Interesting. I tried to follow the discussion in the linked thread, and the only takeaway I got was "something to do with RCU". What id the simplified explanation?
In Linux, the file descriptor table (fdtable) of a process starts with a minimum of 256 slots. Two threads creating 256 sockets each, which uses 512 fds on top of the three already present (for stdin, stdout and stderr), requires that the fdtable be expanded about halfway through when the capacity is doubled from 256 to 512, and again near the end when resizing from 512 to 1024.
This is done by expand_fdtable() in the kernel. It contains the following code:
if (atomic_read(&files->count) > 1)
synchronize_rcu();
The field files->count is a reference counter. As there are two threads, which share a set of open files between them, the value of this is 2, meaning that synchronize_rcu() is called here during fdtable expansion. This waits until a full RCU grace period has elapsed, causing a delay in acquiring a new fd for the socket currently being created.
If the fdtable is expanded prior to creating a new thread, as the test program optionally will do by calling dup(0, 666) if supplied a command line argument, this avoids the synchronize_rcu() call because at this point files->count == 1. Therefore, if this is done, there will be no delay later on when creating all the sockets as the fdtable will have sufficient capacity.
By contrast, the OpenBSD kernel doesn't have anything like RCU and just uses a rwlock when the file descriptor table of the process is being modified, avoiding the long delay during expansion that may be observed in Linux.
> allocating kernel objects from proper virtual memory makes this easier. Linux currently just allocates kernel objects straight out of the linear mapping of all physical memory
I found this to be a key takeaway of reading the full thread: this is, in part, a benchmark of kernel memory allocation approaches, that surfaces an unforeseen difference in FD performance at a mere 256 x 2 allocs. Presumably we’re seeing a test case distilled down from a real world scenario where this slowdown was traced for some reason?
That’s how they’re designed; they are intended to complete at some point that’s not soon. There’s an “expedited RCU” which to my understanding tries to get everyone past the barrier as fast as possible by yelling at them but I don’t know if that would be appropriate here.
Reading this code for the first time, this seems to be a consequence of the separation between allocating and fd and "installing" a pointer to a file there. Allocating the fd already needs to acquire a lock. So if the install happens together with allocation, there wouldn't be a need to use synchronize_rcu to kick out other threads. The lock would do that.
When 2 threads are allocating sockets sequentially, they fight for the locks. If you preallocate a bigger table by creating fd 666 first, the lock contention goes away.
It's something that has always been interesting about Windows NT, which has a multi-level object handle table, and does not have the rule about re-using the lowest numbered available table index. There's scope for reducing contention amongst threads in such an architecture.
Although:
1. back in application-mode code the language runtime libraries make things look like a POSIX API and maintain their own table mapping object handles to POSIX-like file descriptors, where there is the old contention over the lowest free entries; and
1. in practice the object handle table seems to mostly append, so multiple object-opening threads all contend over the end of the table.
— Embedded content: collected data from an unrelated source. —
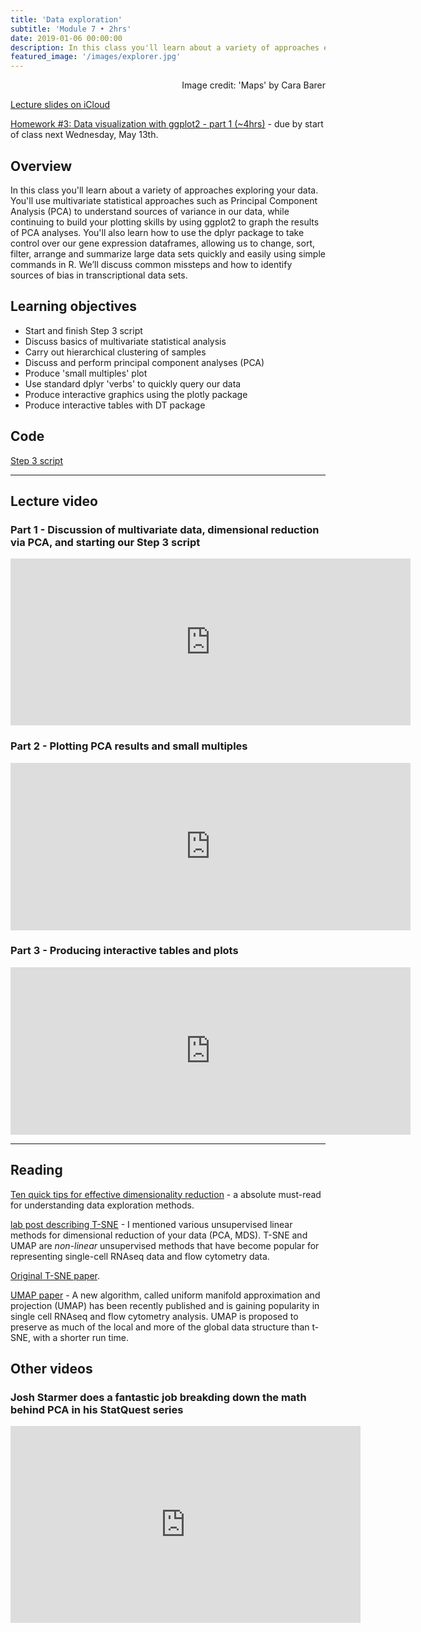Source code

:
 ```yaml
---
title: 'Data exploration'
subtitle: 'Module 7 • 2hrs'
date: 2019-01-06 00:00:00
description: In this class you'll learn about a variety of approaches exploring your data.  You'll use multivariate statistical approaches such as Principal Component Analysis (PCA) to understand sources of variance in our data, while continuing to build your plotting skills by using ggplot2 to graph the results of PCA analyses. You'll also learn how to use the dplyr package to take control over our gene expression dataframes, allowing us to change, sort, filter, arrange and summarize large data sets quickly and easily using simple commands in R.  We’ll discuss common missteps and how to identify sources of bias in transcriptional data sets.  
featured_image: '/images/explorer.jpg'
---
```


<div style="text-align: right"> Image credit: 'Maps' by Cara Barer</div>

[Lecture slides on iCloud](https://www.icloud.com/keynote/0yQPc4lJXR9owaIo8fNO5IQxg#Lecture7%5FdataExploration)

[Homework #3: Data visualization with ggplot2 - part 1 (~4hrs)](https://www.datacamp.com/courses/data-visualization-with-ggplot2-1) - due by start of class next Wednesday, May 13th.

## Overview

In this class you'll learn about a variety of approaches exploring your data.  You'll use multivariate statistical approaches such as Principal Component Analysis (PCA) to understand sources of variance in our data, while continuing to build your plotting skills by using ggplot2 to graph the results of PCA analyses. You'll also learn how to use the dplyr package to take control over our gene expression dataframes, allowing us to change, sort, filter, arrange and summarize large data sets quickly and easily using simple commands in R.  We’ll discuss common missteps and how to identify sources of bias in transcriptional data sets.

## Learning objectives

* Start and finish Step 3 script
* Discuss basics of multivariate statistical analysis
* Carry out hierarchical clustering of samples
* Discuss and perform principal component analyses (PCA)
* Produce 'small multiples' plot
* Use standard dplyr 'verbs' to quickly query our data
* Produce interactive graphics using the plotly package
* Produce interactive tables with DT package

## Code

[Step 3 script](http://DIYtranscriptomics.github.io/Code/files/Step3_multivariate.R)

---

## Lecture video

### Part 1 - Discussion of multivariate data, dimensional reduction via PCA, and starting our Step 3 script

<iframe src="https://player.vimeo.com/video/415584939" width="640" height="267" frameborder="0" allow="autoplay; fullscreen" allowfullscreen></iframe>

### Part 2 - Plotting PCA results and small multiples

<iframe src="https://player.vimeo.com/video/415642798" width="640" height="268" frameborder="0" allow="autoplay; fullscreen" allowfullscreen></iframe>

### Part 3 - Producing interactive tables and plots

<iframe src="https://player.vimeo.com/video/415644355" width="640" height="268" frameborder="0" allow="autoplay; fullscreen" allowfullscreen></iframe>

---

## Reading

[Ten quick tips for effective dimensionality reduction](https://doi.org/10.1371/journal.pcbi.1006907) - a absolute must-read for understanding data exploration methods.

[lab post describing T-SNE](http://distill.pub/2016/misread-tsne/) - I mentioned various unsupervised linear methods for dimensional reduction of your data (PCA, MDS).  T-SNE and UMAP are *non-linear* unsupervised methods that have become popular for representing single-cell RNAseq data and flow cytometry data. 

[Original T-SNE paper](http://DIYtranscriptomics.github.io/Reading/files/TSNE.pdf).  

[UMAP paper](https://www.nature.com/articles/nbt.4314) - A new algorithm, called uniform manifold approximation and projection (UMAP) has been recently published and is gaining popularity in single cell RNAseq and flow cytometry analysis.  UMAP is proposed to preserve as much of the local and more of the global data structure than t-SNE, with a shorter run time.
 

## Other videos

### Josh Starmer does a fantastic job breakding down the math behind PCA in his StatQuest series 

<iframe width="560" height="315" src="https://www.youtube.com/embed/FgakZw6K1QQ" frameborder="0" allow="accelerometer; autoplay; encrypted-media; gyroscope; picture-in-picture" allowfullscreen></iframe>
lowest-number-reuse is also a robustness issue. If multi-threaded programs UAF or double-free a file descriptor they likely end up touching FDs owned by other parts of the program which can result in various kinds of corruption and memory-unsafety.
Assigning numbers from a large domain, either randomly or from a permutation sequence, would massively reduce that probability and manifest in prompt errors instead.
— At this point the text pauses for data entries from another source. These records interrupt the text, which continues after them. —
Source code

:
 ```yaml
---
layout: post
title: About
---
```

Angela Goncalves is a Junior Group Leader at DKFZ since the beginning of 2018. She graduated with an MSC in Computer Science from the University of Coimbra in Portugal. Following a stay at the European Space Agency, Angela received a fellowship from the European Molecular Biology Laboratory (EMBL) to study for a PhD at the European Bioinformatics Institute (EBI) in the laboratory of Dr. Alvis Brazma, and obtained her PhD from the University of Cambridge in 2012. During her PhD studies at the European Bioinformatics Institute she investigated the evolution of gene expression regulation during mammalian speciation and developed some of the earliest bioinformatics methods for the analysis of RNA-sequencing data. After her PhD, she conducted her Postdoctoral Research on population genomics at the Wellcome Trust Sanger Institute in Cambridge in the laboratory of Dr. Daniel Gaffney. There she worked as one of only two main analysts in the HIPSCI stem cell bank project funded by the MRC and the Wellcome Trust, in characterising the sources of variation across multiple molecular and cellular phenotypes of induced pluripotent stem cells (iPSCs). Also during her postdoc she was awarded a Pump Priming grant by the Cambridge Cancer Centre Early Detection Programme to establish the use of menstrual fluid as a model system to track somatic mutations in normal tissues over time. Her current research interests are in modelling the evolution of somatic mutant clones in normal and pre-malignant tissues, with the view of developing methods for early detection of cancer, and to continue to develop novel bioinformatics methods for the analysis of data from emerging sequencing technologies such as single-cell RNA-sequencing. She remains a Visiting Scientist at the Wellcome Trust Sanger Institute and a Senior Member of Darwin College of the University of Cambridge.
I want an alternative unix ABI that doesn't guarantee lowest-reuse for this exact reason. I suppose you could (almost) just hijack the close call and replace it with a dup2 of /dev/null or something (but then you'd miss close errors).
It could be emulated in userspace with F_DUPFD. But that's costly because the kernel table is optimized for dense data, not sparse.
The rust standard library aborts the program in debug builds when it detects a double-close; at that point corruption may already have occurred but better than nothing.